▶ _EXERCISE INPUT_:

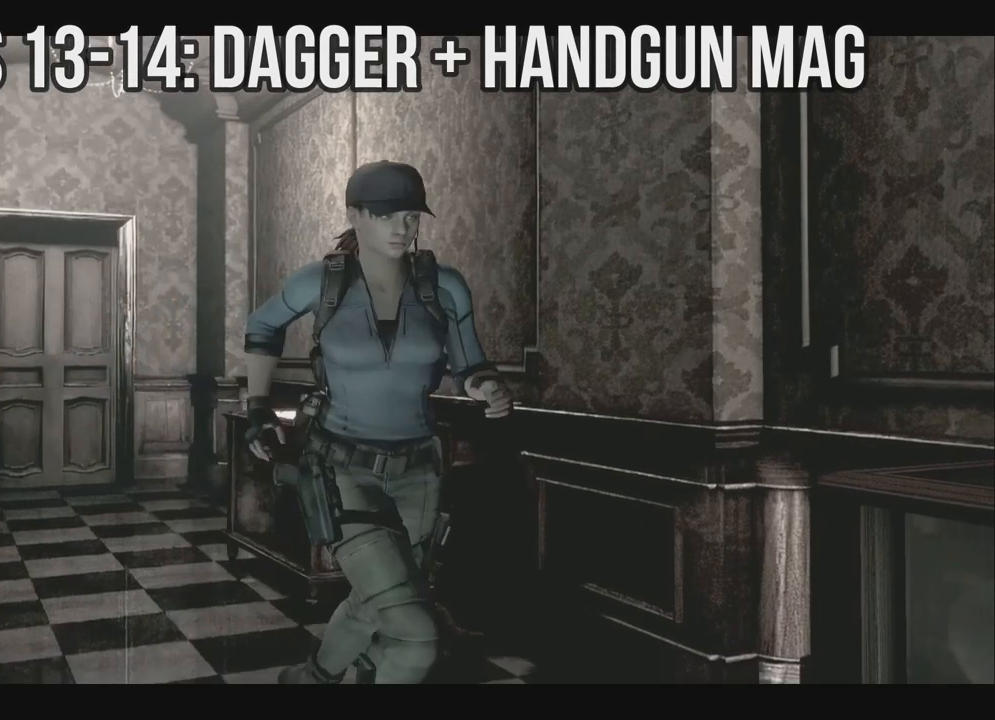
{"buttons": ["X", "DPAD_UP", "DPAD_LEFT"], "left_stick": "center", "right_stick": "center", "events": [[467, "DPAD_LEFT", "down"]]}
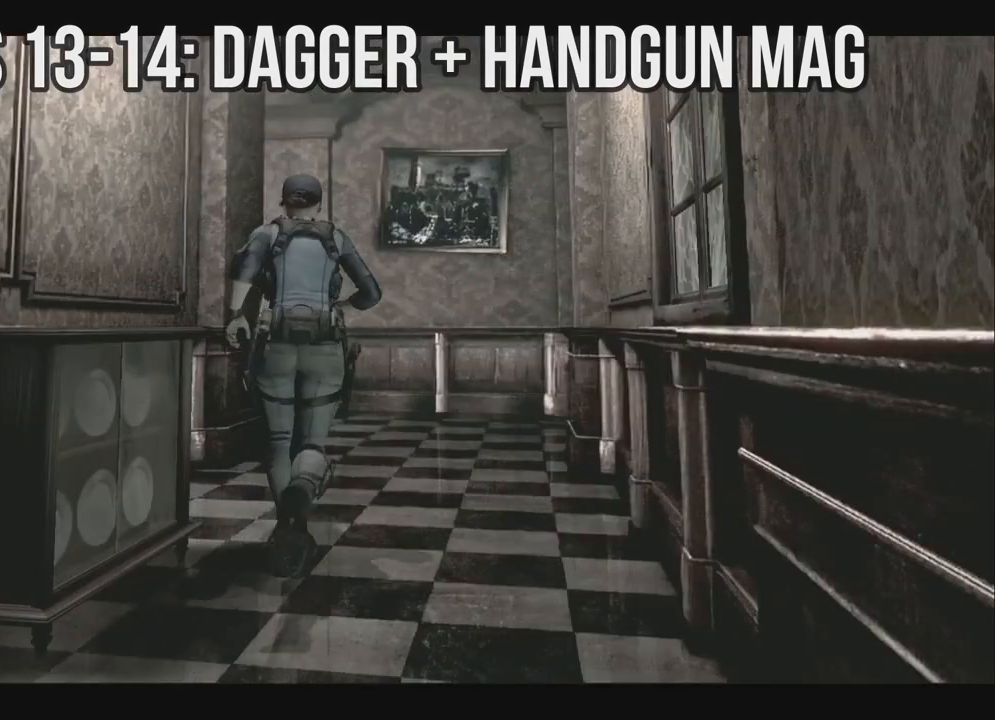
{"buttons": ["X", "DPAD_UP", "DPAD_LEFT"], "left_stick": "center", "right_stick": "center", "events": []}
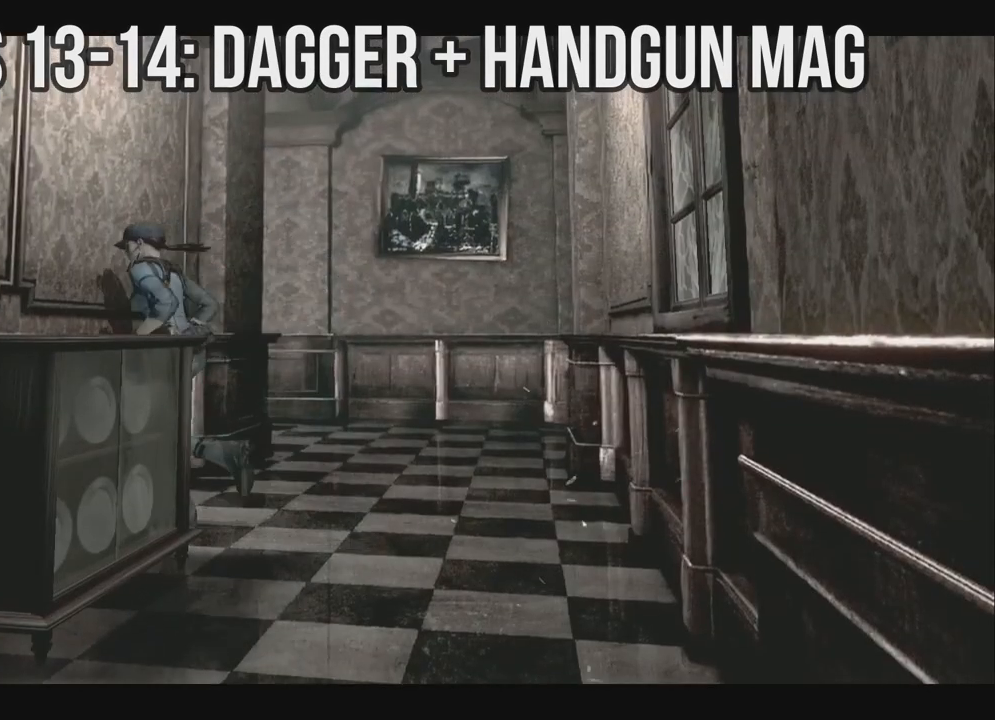
{"buttons": ["DPAD_UP", "DPAD_LEFT"], "left_stick": "center", "right_stick": "center", "events": [[50, "DPAD_UP", "up"], [150, "X", "up"], [317, "DPAD_UP", "down"]]}
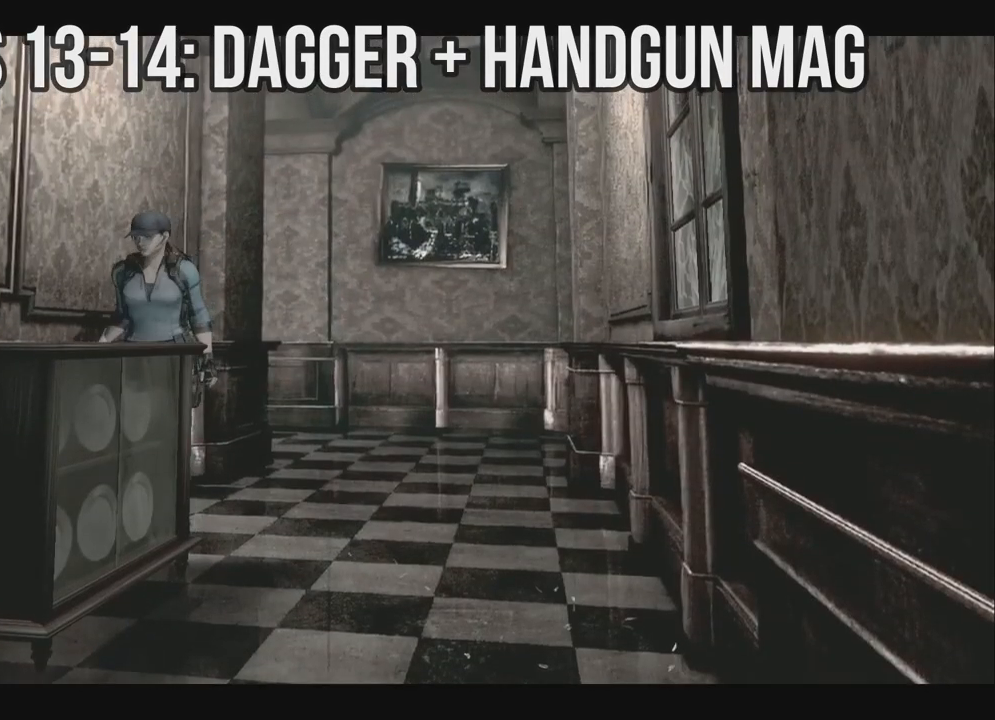
{"buttons": ["DPAD_UP"], "left_stick": "center", "right_stick": "center", "events": [[33, "DPAD_LEFT", "up"]]}
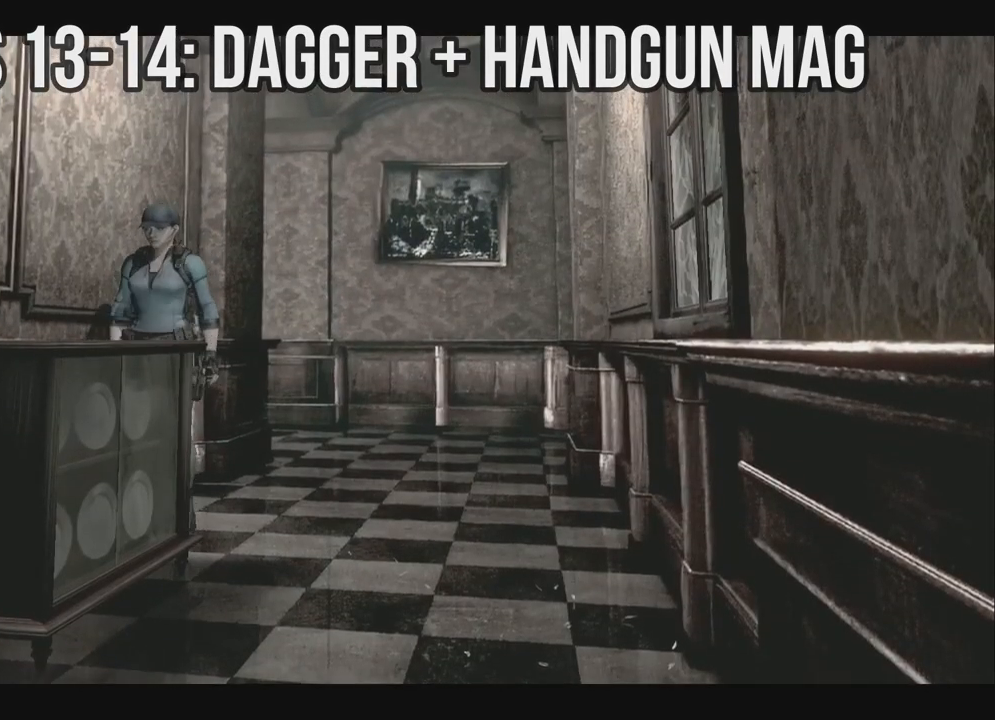
{"buttons": ["DPAD_UP"], "left_stick": "center", "right_stick": "center", "events": []}
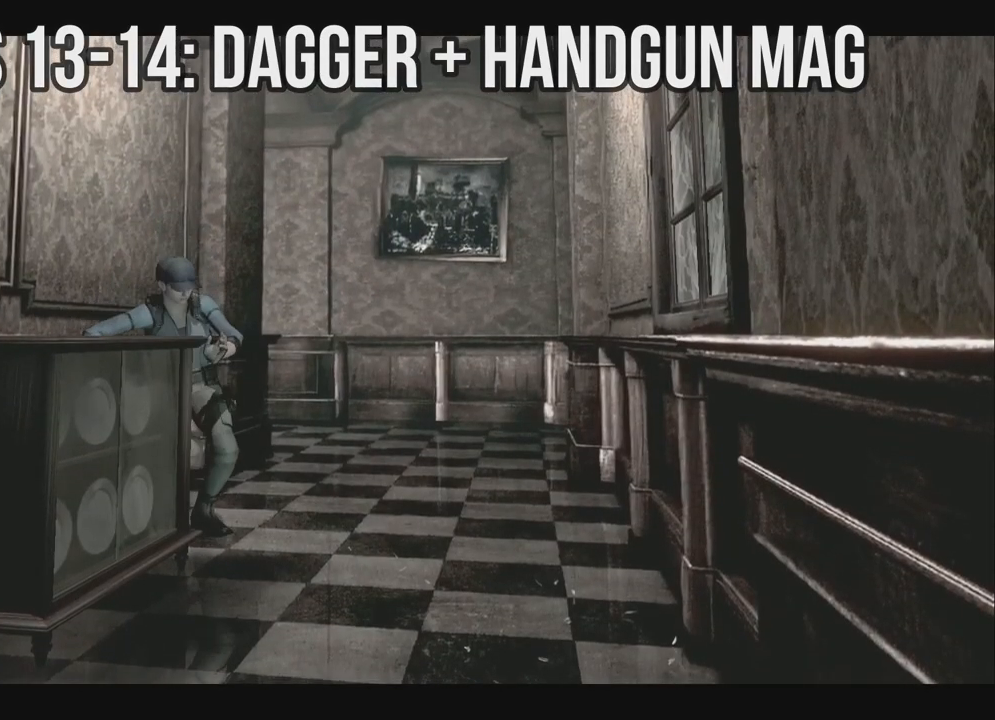
{"buttons": ["DPAD_UP"], "left_stick": "center", "right_stick": "center", "events": []}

▶ _WORK ORDER_: For each entry, copy the text exactly and leave out any image it carries.

▶ _OUTPUT OF THE TASK_:
{"buttons": ["X", "DPAD_UP", "DPAD_LEFT"], "left_stick": "center", "right_stick": "center", "events": [[467, "DPAD_LEFT", "down"]]}
{"buttons": ["X", "DPAD_UP", "DPAD_LEFT"], "left_stick": "center", "right_stick": "center", "events": []}
{"buttons": ["DPAD_UP", "DPAD_LEFT"], "left_stick": "center", "right_stick": "center", "events": [[50, "DPAD_UP", "up"], [150, "X", "up"], [317, "DPAD_UP", "down"]]}
{"buttons": ["DPAD_UP"], "left_stick": "center", "right_stick": "center", "events": [[33, "DPAD_LEFT", "up"]]}
{"buttons": ["DPAD_UP"], "left_stick": "center", "right_stick": "center", "events": []}
{"buttons": ["DPAD_UP"], "left_stick": "center", "right_stick": "center", "events": []}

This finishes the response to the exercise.